The BASIX consultant supports one defined part of the wider design and approval process. Unless separately engaged and appropriately qualified, the consultant does not replace other project professionals.
A standard BASIX service does not generally include:
- architectural design or preparation of the complete drawing set
- structural, hydraulic, mechanical or electrical engineering
- planning advice about all development controls
- approval or determination of the DA or CDC
- certification that construction work has been completed correctly
- product installation supervision
- a lifecycle assessment or project-specific embodied-carbon report
- legal interpretation of planning legislation
Where an issue falls outside the BASIX assessment, the consultant may identify the coordination requirement and refer it back to the architect, engineer, planner, builder or certifying authority.

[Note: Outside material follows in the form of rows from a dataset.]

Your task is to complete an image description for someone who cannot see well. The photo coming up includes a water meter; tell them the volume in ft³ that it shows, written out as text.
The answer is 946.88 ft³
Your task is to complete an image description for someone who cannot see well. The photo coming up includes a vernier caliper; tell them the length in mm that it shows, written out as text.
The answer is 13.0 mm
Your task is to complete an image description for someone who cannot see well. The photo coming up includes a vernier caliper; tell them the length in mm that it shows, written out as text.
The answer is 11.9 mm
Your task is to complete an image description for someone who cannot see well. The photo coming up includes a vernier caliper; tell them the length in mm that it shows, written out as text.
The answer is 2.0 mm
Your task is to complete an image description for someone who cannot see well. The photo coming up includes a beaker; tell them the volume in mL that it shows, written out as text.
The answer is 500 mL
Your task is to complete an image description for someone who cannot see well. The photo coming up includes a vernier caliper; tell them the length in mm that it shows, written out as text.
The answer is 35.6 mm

Common Misunderstandings About BASIX Consultants
“Every BASIX consultant is automatically a NatHERS assessor.”
No. NatHERS simulation must be completed by an appropriately accredited assessor. Confirm whether the appointed BASIX consultant also holds that accreditation or coordinates the simulation through another assessor.

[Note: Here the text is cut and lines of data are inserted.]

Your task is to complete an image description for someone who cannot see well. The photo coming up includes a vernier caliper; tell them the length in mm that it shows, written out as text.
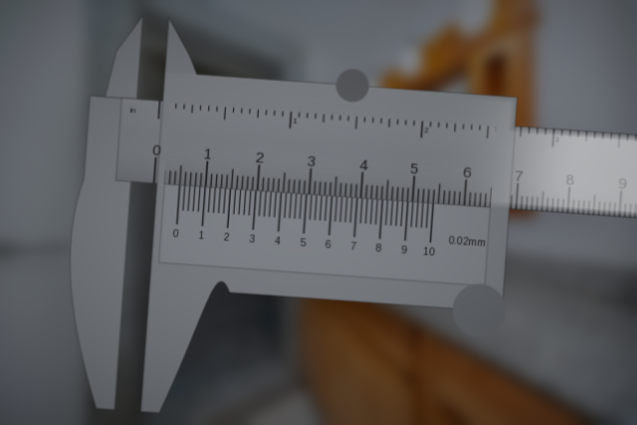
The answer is 5.0 mm
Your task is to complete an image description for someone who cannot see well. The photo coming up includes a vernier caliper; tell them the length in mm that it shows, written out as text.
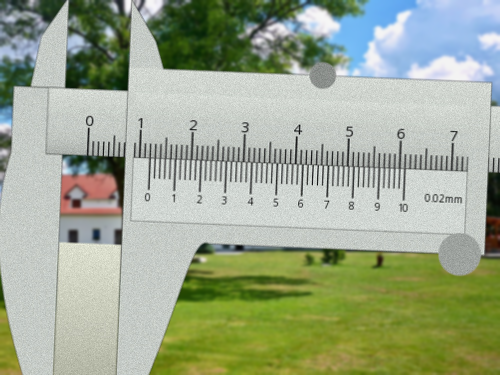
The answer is 12.0 mm
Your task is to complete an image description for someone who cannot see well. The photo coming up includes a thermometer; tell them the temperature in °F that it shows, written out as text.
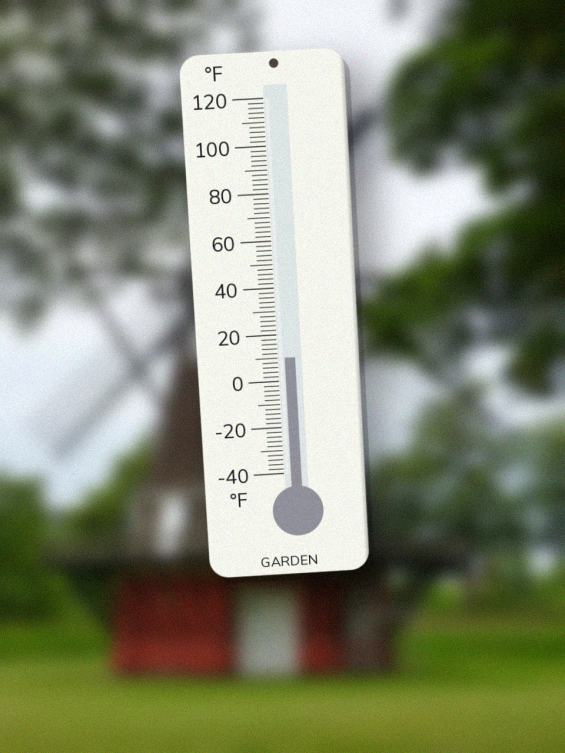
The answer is 10 °F
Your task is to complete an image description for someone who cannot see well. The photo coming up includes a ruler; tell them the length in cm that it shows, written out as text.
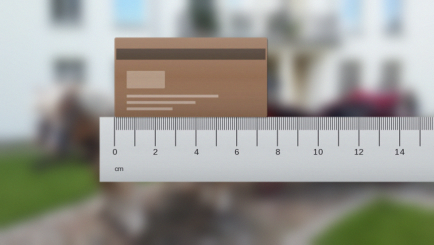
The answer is 7.5 cm
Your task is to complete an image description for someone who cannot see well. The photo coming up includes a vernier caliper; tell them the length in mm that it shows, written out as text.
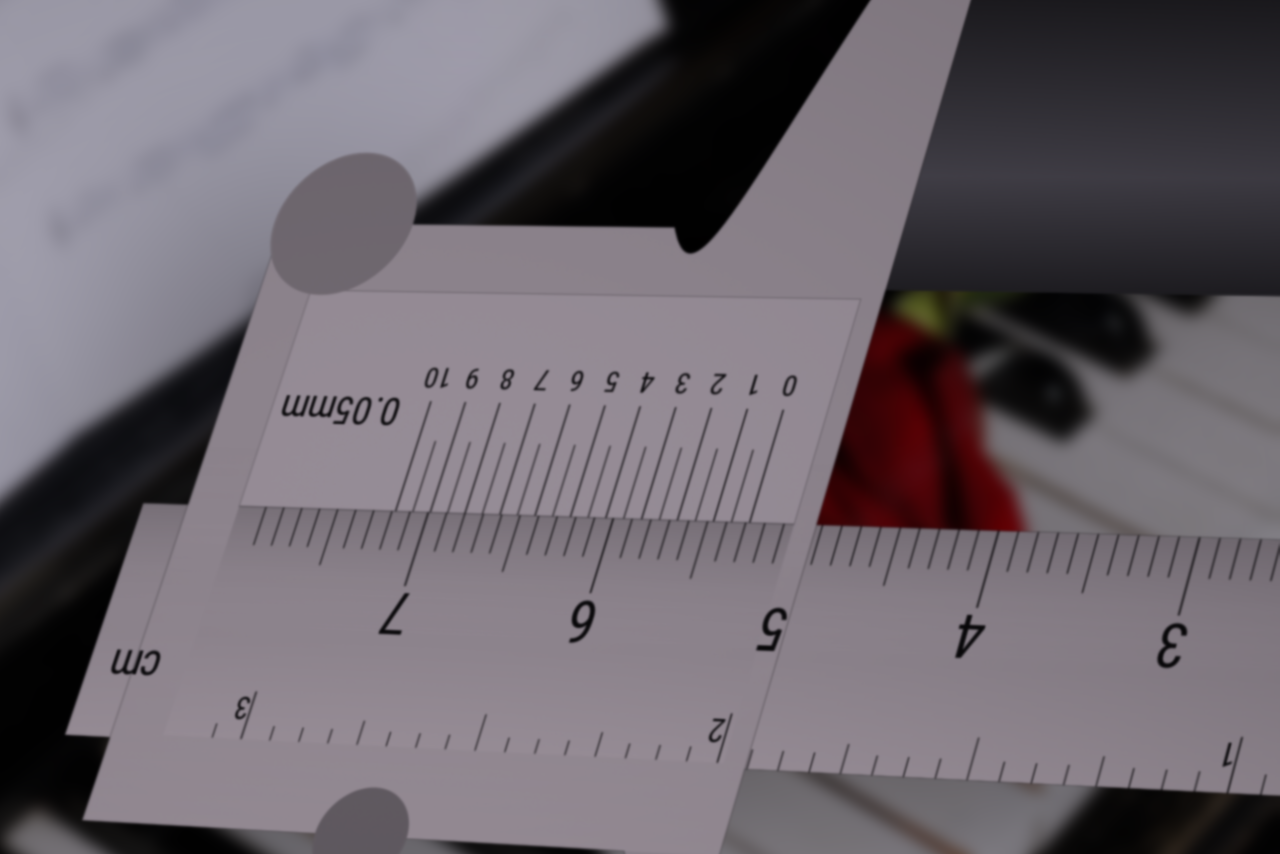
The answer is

“The consultant decides whether the project is approved.”
No. The consultant prepares assessment documentation. The relevant consent authority or certifying authority determines the planning or approval application.
“The BASIX Certificate can be prepared without final design information.”
A preliminary assessment can begin before every selection is final, but the issued commitments must ultimately align with the proposed development. Unresolved information may need to be confirmed before the Certificate is generated.
“The consultant always specifies the most expensive upgrade.”
A well-coordinated assessment should identify why the project is not meeting a requirement and consider suitable responses. Higher-cost glazing or equipment is not automatically the only or best solution.
“Once issued, the Certificate never needs to change.”
Relevant changes to the design, glazing, construction or systems may require the BASIX assessment and supporting thermal documentation to be revised.
Frequently Asked Questions
BASIX Consultant FAQs
What does a BASIX consultant provide?
A BASIX consultant typically reviews the residential plans, completes the applicable assessment inputs, coordinates thermal performance, identifies any required design changes and generates the BASIX Certificate. The exact deliverables depend on the project and agreed service scope.
Is a BASIX consultant the same as a NatHERS assessor?
Not necessarily. A NatHERS assessor must hold current accreditation to conduct thermal simulations. Some BASIX consultants are also accredited assessors, while others coordinate that part of the work with a separate accredited professional.
Does the consultant submit the development application?
Not usually as part of a standard BASIX service. The consultant prepares the BASIX documentation for inclusion with the application. The applicant, architect, planner or another appointed party generally coordinates the wider DA or CDC submission.
Can a BASIX consultant change the design?
The consultant can recommend performance-related changes and test alternatives, but design decisions remain with the client and appointed design team. Proposed changes should be incorporated into the drawings before the assessment is finalised.
When should a BASIX consultant become involved?
The assessment should begin while the plans are sufficiently developed to provide reliable geometry and construction information, but before all documentation is locked. This leaves time to resolve performance issues without disrupting a completed approval set.
What happens if the BASIX assessment does not pass?
The consultant should identify which part of the assessment is not meeting the applicable requirement and review suitable changes. The response may involve water measures, systems, glazing, shading, insulation or another project-specific input.
Can a BASIX consultant revise an existing Certificate?
Yes, subject to access to the project and sufficient documentation. The consultant can review the proposed changes, update the relevant assessment information and generate revised documentation where required.